While Barnhill looks, MacKinnon is to be paid $135,168, a little less than her husband, John MacKinnon, makes as commissioner of the transportation department.

She is being called a “special assistant,” but she is being about what a deputy commissioner would get, an unauthorized position. To be a real special assistant, she should be paid about $35,000 less.

What’s worse is that the one task the state has found for her to do is already the responsibility of another state employee—Revenue Commissioner Lucinda Mahoney.

Barnhill said MacKinnon will be a board member of the Alaska Industrial Development and Export Authority. That’s not quite correct.

Under state law, MacKinnon’s boss, the revenue commissioner, serves as a board member of the Alaska Industrial Development and Export Authority and the Alaska Energy Authority. The AIDEA board is the same as the AEA board.

The law says if the commissioner “is unable to attend a meeting of the authority, the commissioner may, by an instrument in writing filed with the authority, designate a deputy or assistant to act in the commissioner’s place as a member at the meeting.”

The law names the revenue and commerce commissioners as board members, except when they have to miss a meeting. It doesn’t envision them missing each and every meeting.

Over the years, the state has ignored the spirit and letter of the law, allowing commissioners to designate a deputy or assistant to attend every meeting, instead of just those that the bosses miss.

If it is true that Mahoney can never attend AIDEA and AEA meetings, Barnhill should be assigned to act in her place. There is no need to swell the government payroll by hiring MacKinnon to handle this task.
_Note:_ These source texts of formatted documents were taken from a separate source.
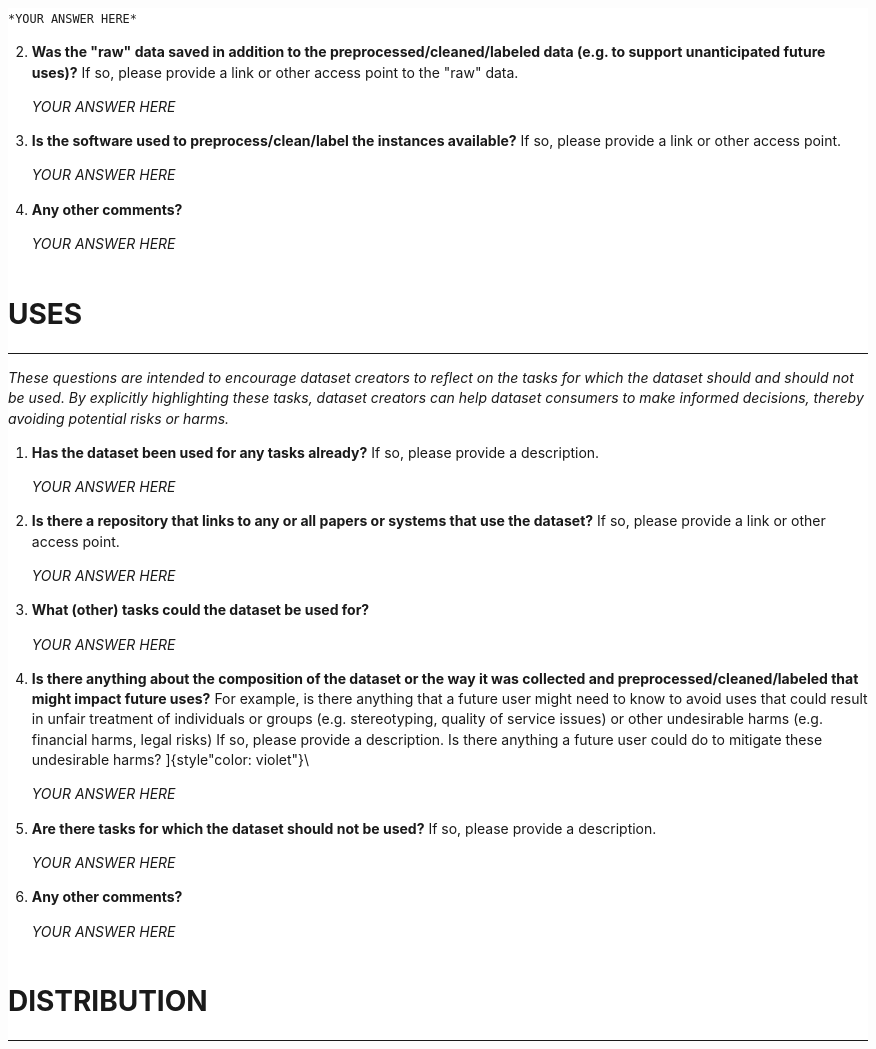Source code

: 	*YOUR ANSWER HERE*

2. **Was the "raw" data saved in addition to the preprocessed/cleaned/labeled data (e.g. to support unanticipated future uses)?** If so, please provide a link or other access point to the "raw" data.

	*YOUR ANSWER HERE*

3. **Is the software used to preprocess/clean/label the instances available?** If so, please provide a link or other access point.

	*YOUR ANSWER HERE*

4. **Any other comments?**

	*YOUR ANSWER HERE*

# USES
---

*These questions are intended to encourage dataset creators to reflect on the tasks  for  which  the  dataset  should  and  should  not  be  used.  By  explicitly highlighting these tasks, dataset creators can help dataset consumers to make informed decisions, thereby avoiding potential risks or harms.*

1. **Has the dataset been used for any tasks already?** If so, please provide a description.

	*YOUR ANSWER HERE*

2. **Is there a repository that links to any or all papers or systems that use the dataset?** If so, please provide a link or other access point.

	*YOUR ANSWER HERE*

3. **What (other) tasks could the dataset be used for?**

	*YOUR ANSWER HERE*

4. **Is there anything about the composition of the dataset or the way it was collected and preprocessed/cleaned/labeled that might impact future uses?** For example, is there anything that a future user might need to know to avoid uses that could result in unfair treatment of individuals or groups (e.g. stereotyping, quality of service issues) or other undesirable harms (e.g. financial harms, legal risks) If so, please provide a description. Is there anything a future user could do to mitigate these undesirable harms? ]{style"color: violet"}\

	*YOUR ANSWER HERE*

5. **Are there tasks for which the dataset should not be used?** If so, please provide a description.

	*YOUR ANSWER HERE*

6. **Any other comments?**

	*YOUR ANSWER HERE*

# DISTRIBUTION
---
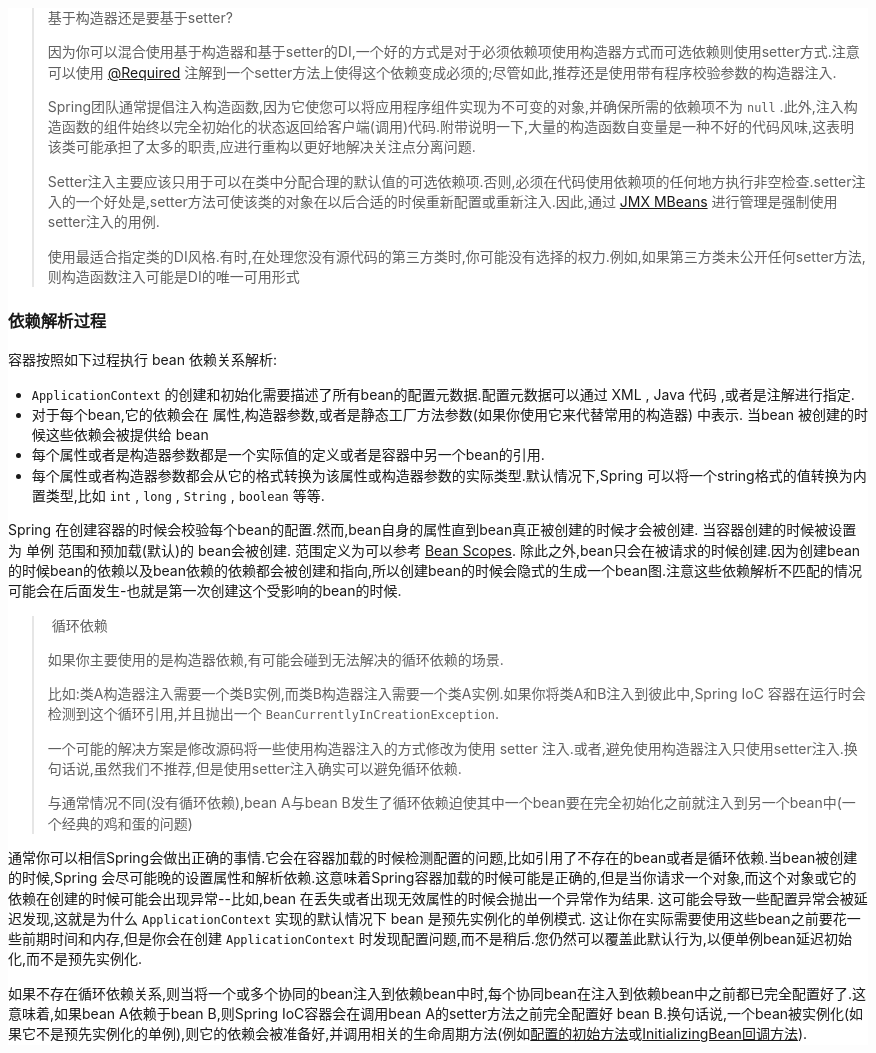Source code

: > 基于构造器还是要基于setter?
>
> 因为你可以混合使用基于构造器和基于setter的DI,一个好的方式是对于必须依赖项使用构造器方式而可选依赖则使用setter方式.注意可以使用  [@Required](https://docs.spring.io/spring/docs/5.2.6.RELEASE/spring-framework-reference/core.html#beans-required-annotation) 注解到一个setter方法上使得这个依赖变成必须的;尽管如此,推荐还是使用带有程序校验参数的构造器注入.
>
> Spring团队通常提倡注入构造函数,因为它使您可以将应用程序组件实现为不可变的对象,并确保所需的依赖项不为 `null` .此外,注入构造函数的组件始终以完全初始化的状态返回给客户端(调用)代码.附带说明一下,大量的构造函数自变量是一种不好的代码风味,这表明该类可能承担了太多的职责,应进行重构以更好地解决关注点分离问题.
>
> Setter注入主要应该只用于可以在类中分配合理的默认值的可选依赖项.否则,必须在代码使用依赖项的任何地方执行非空检查.setter注入的一个好处是,setter方法可使该类的对象在以后合适的时侯重新配置或重新注入.因此,通过 [JMX MBeans](https://docs.spring.io/spring/docs/5.2.6.RELEASE/spring-framework-reference/integration.html#jmx) 进行管理是强制使用setter注入的用例.
>
> 使用最适合指定类的DI风格.有时,在处理您没有源代码的第三方类时,你可能没有选择的权力.例如,如果第三方类未公开任何setter方法,则构造函数注入可能是DI的唯一可用形式



### 依赖解析过程

容器按照如下过程执行 bean 依赖关系解析:

- `ApplicationContext` 的创建和初始化需要描述了所有bean的配置元数据.配置元数据可以通过 XML , Java 代码 ,或者是注解进行指定.
- 对于每个bean,它的依赖会在 属性,构造器参数,或者是静态工厂方法参数(如果你使用它来代替常用的构造器) 中表示. 当bean 被创建的时候这些依赖会被提供给 bean
- 每个属性或者是构造器参数都是一个实际值的定义或者是容器中另一个bean的引用.
- 每个属性或者构造器参数都会从它的格式转换为该属性或构造器参数的实际类型.默认情况下,Spring 可以将一个string格式的值转换为内置类型,比如 `int` , `long` ,  `String` , `boolean` 等等.

Spring 在创建容器的时候会校验每个bean的配置.然而,bean自身的属性直到bean真正被创建的时候才会被创建. 当容器创建的时候被设置为 单例 范围和预加载(默认)的 bean会被创建.  范围定义为可以参考   [Bean Scopes](https://docs.spring.io/spring/docs/5.2.6.RELEASE/spring-framework-reference/core.html#beans-factory-scopes). 除此之外,bean只会在被请求的时候创建.因为创建bean的时候bean的依赖以及bean依赖的依赖都会被创建和指向,所以创建bean的时候会隐式的生成一个bean图.注意这些依赖解析不匹配的情况可能会在后面发生-也就是第一次创建这个受影响的bean的时候.

> ​                                            循环依赖
>
> 如果你主要使用的是构造器依赖,有可能会碰到无法解决的循环依赖的场景.
>
> 比如:类A构造器注入需要一个类B实例,而类B构造器注入需要一个类A实例.如果你将类A和B注入到彼此中,Spring IoC 容器在运行时会检测到这个循环引用,并且抛出一个 `BeanCurrentlyInCreationException`.
>
> 一个可能的解决方案是修改源码将一些使用构造器注入的方式修改为使用 setter 注入.或者,避免使用构造器注入只使用setter注入.换句话说,虽然我们不推荐,但是使用setter注入确实可以避免循环依赖.
>
> 与通常情况不同(没有循环依赖),bean A与bean B发生了循环依赖迫使其中一个bean要在完全初始化之前就注入到另一个bean中(一个经典的鸡和蛋的问题)

通常你可以相信Spring会做出正确的事情.它会在容器加载的时候检测配置的问题,比如引用了不存在的bean或者是循环依赖.当bean被创建的时候,Spring 会尽可能晚的设置属性和解析依赖.这意味着Spring容器加载的时候可能是正确的,但是当你请求一个对象,而这个对象或它的依赖在创建的时候可能会出现异常--比如,bean 在丢失或者出现无效属性的时候会抛出一个异常作为结果. 这可能会导致一些配置异常会被延迟发现,这就是为什么 `ApplicationContext` 实现的默认情况下 bean 是预先实例化的单例模式. 这让你在实际需要使用这些bean之前要花一些前期时间和内存,但是你会在创建 `ApplicationContext` 时发现配置问题,而不是稍后.您仍然可以覆盖此默认行为,以便单例bean延迟初始化,而不是预先实例化.

如果不存在循环依赖关系,则当将一个或多个协同的bean注入到依赖bean中时,每个协同bean在注入到依赖bean中之前都已完全配置好了.这意味着,如果bean A依赖于bean B,则Spring IoC容器会在调用bean A的setter方法之前完全配置好 bean B.换句话说,一个bean被实例化(如果它不是预先实例化的单例),则它的依赖会被准备好,并调用相关的生命周期方法(例如[配置的初始方法](https://docs.spring.io/spring/docs/5.2.6.RELEASE/spring-framework-reference/core.html#beans-factory-lifecycle-initializingbean)或[InitializingBean回调方法](https://docs.spring.io/spring/docs/5.2.6.RELEASE/spring-framework-reference/core.html#beans-factory-lifecycle-initializingbean)).
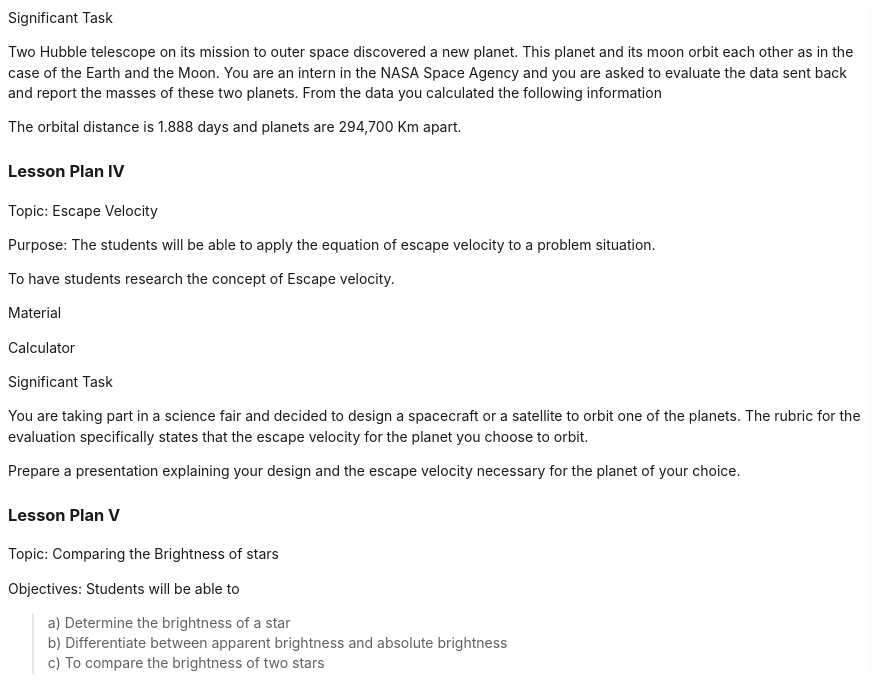   Significant Task
 </p>
<p>
  Two Hubble telescope on its mission to outer space discovered a new planet. This planet and its moon orbit each other as in the case of the Earth and the Moon. You are an intern in the NASA Space Agency and you are asked to evaluate the data sent back and report the masses of these two planets. From the data you calculated the following information
 </p>
 <p>
  The orbital distance is 1.888 days and planets are 294,700 Km apart.
 </p>

<h3>
  Lesson Plan IV
 </h3>
 <p>
  Topic: Escape Velocity
 </p>
<p>
  Purpose: The students will be able to apply the equation of escape velocity to a problem situation.
 </p>
 <p>
  To have students research the concept of Escape velocity.
 </p>
 <p>
  Material
 </p>
 <p>
  Calculator
 </p>
<p>
  Significant Task
 </p>
<p>
  You are taking part in a science fair and decided to design a spacecraft or a satellite to orbit one of the planets. The rubric for the evaluation specifically states that the escape velocity for the planet you choose to orbit.
 </p>
 <p>
  Prepare a presentation explaining your design and the escape velocity necessary for the planet of your choice.
 </p>

<h3>
  Lesson Plan V
 </h3>
 <p>
  Topic: Comparing the Brightness of stars
 </p>
<p>
  Objectives: Students will be able to
 </p>
<blockquote>
  <dl>
   <dt>
    a) Determine the brightness of a star
    <dt>
     b) Differentiate between apparent brightness and absolute brightness
     <dt>
      c) To compare the brightness of two stars
     </dt>
    </dt>
   </dt>
  </dl>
When she left the Legislature in 2018, MacKinnon said she wanted to spend more time with her family.

Two weeks before the election of Gov. Mike Dunleavy, she wrote a press release in Alaska newspapers that seemed like a job application for herself or her husband. It was also a plea for smaller government.

MacKinnon wrote that Dunleavy was realistic about state finances and she complained about “super-sized government.”

“Mike Dunleavy and I had the same vision about the need to reduce spending to a sustainable level,” she said. “The governor and the Legislature must work together to deliver a more efficient and smaller government.”

“Call me naive, but I don't think it's ‘unrealistic’ to fight for a government that spends less and taxes as the last option,'“ she said.

She’s not naive. She’s just the latest in a long line of cut-the-budget appointees to the Dunleavy administration who say one thing and do another.